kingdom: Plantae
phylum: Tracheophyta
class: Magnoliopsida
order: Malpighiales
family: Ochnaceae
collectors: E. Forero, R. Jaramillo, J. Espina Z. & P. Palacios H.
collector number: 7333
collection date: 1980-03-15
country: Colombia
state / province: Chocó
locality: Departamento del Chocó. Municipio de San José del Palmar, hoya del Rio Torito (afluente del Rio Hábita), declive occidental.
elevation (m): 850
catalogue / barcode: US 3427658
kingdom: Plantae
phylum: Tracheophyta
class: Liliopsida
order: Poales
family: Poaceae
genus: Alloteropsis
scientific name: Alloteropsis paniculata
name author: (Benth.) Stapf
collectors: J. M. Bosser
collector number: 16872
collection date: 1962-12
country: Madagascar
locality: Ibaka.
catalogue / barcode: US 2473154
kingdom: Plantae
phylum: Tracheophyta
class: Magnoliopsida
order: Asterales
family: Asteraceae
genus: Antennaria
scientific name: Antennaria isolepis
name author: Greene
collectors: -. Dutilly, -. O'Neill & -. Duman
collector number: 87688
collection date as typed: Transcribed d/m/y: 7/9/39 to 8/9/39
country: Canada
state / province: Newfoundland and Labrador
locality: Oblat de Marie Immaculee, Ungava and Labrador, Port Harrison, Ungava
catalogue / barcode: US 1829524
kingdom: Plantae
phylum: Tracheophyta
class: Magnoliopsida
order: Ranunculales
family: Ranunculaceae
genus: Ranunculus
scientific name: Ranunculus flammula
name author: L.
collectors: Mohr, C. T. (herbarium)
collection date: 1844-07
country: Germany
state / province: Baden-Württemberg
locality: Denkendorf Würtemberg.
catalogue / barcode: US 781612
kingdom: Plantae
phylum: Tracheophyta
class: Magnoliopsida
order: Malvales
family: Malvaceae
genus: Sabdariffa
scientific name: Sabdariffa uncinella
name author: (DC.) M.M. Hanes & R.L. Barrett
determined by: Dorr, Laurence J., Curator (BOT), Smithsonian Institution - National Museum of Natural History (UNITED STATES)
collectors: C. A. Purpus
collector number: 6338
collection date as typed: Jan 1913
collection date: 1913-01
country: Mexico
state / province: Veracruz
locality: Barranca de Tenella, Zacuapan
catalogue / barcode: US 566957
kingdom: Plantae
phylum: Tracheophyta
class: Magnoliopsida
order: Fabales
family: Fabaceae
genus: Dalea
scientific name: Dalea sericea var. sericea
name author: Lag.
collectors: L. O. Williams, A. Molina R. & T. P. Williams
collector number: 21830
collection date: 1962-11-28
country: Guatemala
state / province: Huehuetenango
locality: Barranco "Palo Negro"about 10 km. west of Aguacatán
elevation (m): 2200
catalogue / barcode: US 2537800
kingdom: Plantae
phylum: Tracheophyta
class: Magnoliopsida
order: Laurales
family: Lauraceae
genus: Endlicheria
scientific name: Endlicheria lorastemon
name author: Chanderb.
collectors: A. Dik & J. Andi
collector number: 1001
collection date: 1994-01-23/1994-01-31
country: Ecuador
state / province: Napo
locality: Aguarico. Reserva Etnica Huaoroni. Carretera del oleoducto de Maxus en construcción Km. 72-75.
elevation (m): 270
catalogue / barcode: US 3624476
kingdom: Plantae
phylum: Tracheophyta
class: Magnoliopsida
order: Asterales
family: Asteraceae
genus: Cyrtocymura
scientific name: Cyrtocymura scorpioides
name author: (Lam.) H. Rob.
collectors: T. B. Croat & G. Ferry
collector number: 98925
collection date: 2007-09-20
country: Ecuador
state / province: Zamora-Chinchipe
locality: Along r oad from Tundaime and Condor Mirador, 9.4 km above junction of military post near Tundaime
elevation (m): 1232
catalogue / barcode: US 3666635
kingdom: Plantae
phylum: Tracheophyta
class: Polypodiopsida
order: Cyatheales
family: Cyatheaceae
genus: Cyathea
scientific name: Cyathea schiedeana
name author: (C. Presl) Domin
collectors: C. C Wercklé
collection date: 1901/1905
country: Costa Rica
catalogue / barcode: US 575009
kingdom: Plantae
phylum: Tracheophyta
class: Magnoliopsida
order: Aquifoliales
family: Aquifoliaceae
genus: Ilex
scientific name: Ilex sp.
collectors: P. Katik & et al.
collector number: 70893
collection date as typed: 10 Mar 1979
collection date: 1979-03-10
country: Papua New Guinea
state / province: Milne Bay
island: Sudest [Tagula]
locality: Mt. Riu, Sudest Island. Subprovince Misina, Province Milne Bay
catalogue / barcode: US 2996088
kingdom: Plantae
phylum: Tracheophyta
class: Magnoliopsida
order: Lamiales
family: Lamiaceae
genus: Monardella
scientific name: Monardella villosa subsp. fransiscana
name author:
------------------------------------------------
Convert every line of the records above into a Markdown table with the columns Row and Line, numbering each row and omitting blank lines.

--- Exercise answer ---
| Row | Line |
|---|---|
| 1 | kingdom: Plantae |
| 2 | phylum: Tracheophyta |
| 3 | class: Magnoliopsida |
| 4 | order: Malpighiales |
| 5 | family: Ochnaceae |
| 6 | collectors: E. Forero, R. Jaramillo, J. Espina Z. & P. Palacios H. |
| 7 | collector number: 7333 |
| 8 | collection date: 1980-03-15 |
| 9 | country: Colombia |
| 10 | state / province: Chocó |
| 11 | locality: Departamento del Chocó. Municipio de San José del Palmar, hoya del Rio Torito (afluente del Rio Hábita), declive occidental. |
| 12 | elevation (m): 850 |
| 13 | catalogue / barcode: US 3427658 |
| 14 | kingdom: Plantae |
| 15 | phylum: Tracheophyta |
| 16 | class: Liliopsida |
| 17 | order: Poales |
| 18 | family: Poaceae |
| 19 | genus: Alloteropsis |
| 20 | scientific name: Alloteropsis paniculata |
| 21 | name author: (Benth.) Stapf |
| 22 | collectors: J. M. Bosser |
| 23 | collector number: 16872 |
| 24 | collection date: 1962-12 |
| 25 | country: Madagascar |
| 26 | locality: Ibaka. |
| 27 | catalogue / barcode: US 2473154 |
| 28 | kingdom: Plantae |
| 29 | phylum: Tracheophyta |
| 30 | class: Magnoliopsida |
| 31 | order: Asterales |
| 32 | family: Asteraceae |
| 33 | genus: Antennaria |
| 34 | scientific name: Antennaria isolepis |
| 35 | name author: Greene |
| 36 | collectors: -. Dutilly, -. O'Neill & -. Duman |
| 37 | collector number: 87688 |
| 38 | collection date as typed: Transcribed d/m/y: 7/9/39 to 8/9/39 |
| 39 | country: Canada |
| 40 | state / province: Newfoundland and Labrador |
| 41 | locality: Oblat de Marie Immaculee, Ungava and Labrador, Port Harrison, Ungava |
| 42 | catalogue / barcode: US 1829524 |
| 43 | kingdom: Plantae |
| 44 | phylum: Tracheophyta |
| 45 | class: Magnoliopsida |
| 46 | order: Ranunculales |
| 47 | family: Ranunculaceae |
| 48 | genus: Ranunculus |
| 49 | scientific name: Ranunculus flammula |
| 50 | name author: L. |
| 51 | collectors: Mohr, C. T. (herbarium) |
| 52 | collection date: 1844-07 |
| 53 | country: Germany |
| 54 | state / province: Baden-Württemberg |
| 55 | locality: Denkendorf Würtemberg. |
| 56 | catalogue / barcode: US 781612 |
| 57 | kingdom: Plantae |
| 58 | phylum: Tracheophyta |
| 59 | class: Magnoliopsida |
| 60 | order: Malvales |
| 61 | family: Malvaceae |
| 62 | genus: Sabdariffa |
| 63 | scientific name: Sabdariffa uncinella |
| 64 | name author: (DC.) M.M. Hanes & R.L. Barrett |
| 65 | determined by: Dorr, Laurence J., Curator (BOT), Smithsonian Institution - National Museum of Natural History (UNITED STATES) |
| 66 | collectors: C. A. Purpus |
| 67 | collector number: 6338 |
| 68 | collection date as typed: Jan 1913 |
| 69 | collection date: 1913-01 |
| 70 | country: Mexico |
| 71 | state / province: Veracruz |
| 72 | locality: Barranca de Tenella, Zacuapan |
| 73 | catalogue / barcode: US 566957 |
| 74 | kingdom: Plantae |
| 75 | phylum: Tracheophyta |
| 76 | class: Magnoliopsida |
| 77 | order: Fabales |
| 78 | family: Fabaceae |
| 79 | genus: Dalea |
| 80 | scientific name: Dalea sericea var. sericea |
| 81 | name author: Lag. |
| 82 | collectors: L. O. Williams, A. Molina R. & T. P. Williams |
| 83 | collector number: 21830 |
| 84 | collection date: 1962-11-28 |
| 85 | country: Guatemala |
| 86 | state / province: Huehuetenango |
| 87 | locality: Barranco "Palo Negro"about 10 km. west of Aguacatán |
| 88 | elevation (m): 2200 |
| 89 | catalogue / barcode: US 2537800 |
| 90 | kingdom: Plantae |
| 91 | phylum: Tracheophyta |
| 92 | class: Magnoliopsida |
| 93 | order: Laurales |
| 94 | family: Lauraceae |
| 95 | genus: Endlicheria |
| 96 | scientific name: Endlicheria lorastemon |
| 97 | name author: Chanderb. |
| 98 | collectors: A. Dik & J. Andi |
| 99 | collector number: 1001 |
| 100 | collection date: 1994-01-23/1994-01-31 |
| 101 | country: Ecuador |
| 102 | state / province: Napo |
| 103 | locality: Aguarico. Reserva Etnica Huaoroni. Carretera del oleoducto de Maxus en construcción Km. 72-75. |
| 104 | elevation (m): 270 |
| 105 | catalogue / barcode: US 3624476 |
| 106 | kingdom: Plantae |
| 107 | phylum: Tracheophyta |
| 108 | class: Magnoliopsida |
| 109 | order: Asterales |
| 110 | family: Asteraceae |
| 111 | genus: Cyrtocymura |
| 112 | scientific name: Cyrtocymura scorpioides |
| 113 | name author: (Lam.) H. Rob. |
| 114 | collectors: T. B. Croat & G. Ferry |
| 115 | collector number: 98925 |
| 116 | collection date: 2007-09-20 |
| 117 | country: Ecuador |
| 118 | state / province: Zamora-Chinchipe |
| 119 | locality: Along r oad from Tundaime and Condor Mirador, 9.4 km above junction of military post near Tundaime |
| 120 | elevation (m): 1232 |
| 121 | catalogue / barcode: US 3666635 |
| 122 | kingdom: Plantae |
| 123 | phylum: Tracheophyta |
| 124 | class: Polypodiopsida |
| 125 | order: Cyatheales |
| 126 | family: Cyatheaceae |
| 127 | genus: Cyathea |
| 128 | scientific name: Cyathea schiedeana |
| 129 | name author: (C. Presl) Domin |
| 130 | collectors: C. C Wercklé |
| 131 | collection date: 1901/1905 |
| 132 | country: Costa Rica |
| 133 | catalogue / barcode: US 575009 |
| 134 | kingdom: Plantae |
| 135 | phylum: Tracheophyta |
| 136 | class: Magnoliopsida |
| 137 | order: Aquifoliales |
| 138 | family: Aquifoliaceae |
| 139 | genus: Ilex |
| 140 | scientific name: Ilex sp. |
| 141 | collectors: P. Katik & et al. |
| 142 | collector number: 70893 |
| 143 | collection date as typed: 10 Mar 1979 |
| 144 | collection date: 1979-03-10 |
| 145 | country: Papua New Guinea |
| 146 | state / province: Milne Bay |
| 147 | island: Sudest [Tagula] |
| 148 | locality: Mt. Riu, Sudest Island. Subprovince Misina, Province Milne Bay |
| 149 | catalogue / barcode: US 2996088 |
| 150 | kingdom: Plantae |
| 151 | phylum: Tracheophyta |
| 152 | class: Magnoliopsida |
| 153 | order: Lamiales |
| 154 | family: Lamiaceae |
| 155 | genus: Monardella |
| 156 | scientific name: Monardella villosa subsp. fransiscana |
| 157 | name author: |